I convinced Jim to take a walk with me this morning. We did about three miles, then he turned toward home and I set out to hoof another two miles. As I was approaching the house, a neighbor cruised up beside me in his truck and slowed down to chat.
We exchanged pleasantries, I got the scoop on the blind date I set him up on a few weeks ago (he likes her!), and off he went.
I headed for home and all of a sudden, it dawned on me ...
"Hmmm. I just stood there and talked to my neighbor man in skin-tight workout clothes and didn't think twice about it."
You see, there was a time when I wouldn't have been caught dead in such a get-up in public. (And, I'm not talking about my bigger days ... I didn't own workout clothes then.) After I lost the weight, I was still self-conscious about anyone seeing me in my workout gear.
Since I was in the basement on the treadmill, no one really had the opportunity to see me.
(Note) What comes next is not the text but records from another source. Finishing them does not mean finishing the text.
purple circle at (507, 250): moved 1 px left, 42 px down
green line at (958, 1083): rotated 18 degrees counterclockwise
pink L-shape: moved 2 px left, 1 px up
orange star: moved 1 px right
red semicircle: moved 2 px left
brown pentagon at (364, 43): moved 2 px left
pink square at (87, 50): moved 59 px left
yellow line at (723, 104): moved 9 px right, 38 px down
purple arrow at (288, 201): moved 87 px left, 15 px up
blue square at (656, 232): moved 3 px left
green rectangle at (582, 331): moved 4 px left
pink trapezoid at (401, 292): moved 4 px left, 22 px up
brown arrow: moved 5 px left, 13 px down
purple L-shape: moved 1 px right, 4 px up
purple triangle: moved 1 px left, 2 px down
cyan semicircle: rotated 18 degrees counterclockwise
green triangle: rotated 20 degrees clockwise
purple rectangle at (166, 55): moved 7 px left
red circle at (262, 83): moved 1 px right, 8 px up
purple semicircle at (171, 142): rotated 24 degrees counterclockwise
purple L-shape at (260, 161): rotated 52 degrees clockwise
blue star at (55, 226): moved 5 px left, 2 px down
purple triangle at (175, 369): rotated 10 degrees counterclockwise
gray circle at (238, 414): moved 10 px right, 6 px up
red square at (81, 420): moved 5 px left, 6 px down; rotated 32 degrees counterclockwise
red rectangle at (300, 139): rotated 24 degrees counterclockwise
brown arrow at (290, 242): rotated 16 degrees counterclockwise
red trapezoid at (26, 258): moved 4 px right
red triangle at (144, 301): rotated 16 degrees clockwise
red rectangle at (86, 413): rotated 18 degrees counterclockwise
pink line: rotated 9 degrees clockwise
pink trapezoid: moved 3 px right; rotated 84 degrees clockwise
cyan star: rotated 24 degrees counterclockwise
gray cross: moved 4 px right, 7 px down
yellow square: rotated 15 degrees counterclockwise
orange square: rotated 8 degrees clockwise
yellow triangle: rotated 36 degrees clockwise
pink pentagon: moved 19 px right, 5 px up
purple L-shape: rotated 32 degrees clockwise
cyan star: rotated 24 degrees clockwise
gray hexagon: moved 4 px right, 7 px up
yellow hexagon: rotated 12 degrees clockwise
Once I moved outside, I was OK with cars driving past me on the road, but I never would have answered the door, for instance, in a high-tech, skin-tight, boob-flattening exer-outfit.
I even remember Jim needing me to see something outside one day, after a treadmill session, and I hopped on the four-wheeler without thinking to grab a Tshirt. A different neighbor was in his yard and I panicked. "What if he sees me?" I squealed, crossing my arms to hide myself. In typical Jim fashion, he replied, "So what if he does?"
This all brings me to yesterday. I weeded this stone path we have that leads to and surrounds a fire pit. It was nearly a 2-hour job in the sun. Bending over, ass in the air.
I wore a bandeau bikini top and a respectable (i.e. not string) bikini bottom.
In theory, the whole world could see me. They could also, in theory, see my top slide off at one point. (It was hot and I was sweaty.)
Luckily for me, I'm a quarter-mile from any actual eyeballs.
It's funny to me how not-a-big-deal being me in my own skin has become. It's not that I'm an exhibitionist or that I'm not a little insecure about the imperfections.
But they don't bother me like they used to. Hike the top back up and move on.
Maybe being naked is more about peeling off the layers of fear than the actual clothing.
And covering yourself in layers of confidence instead.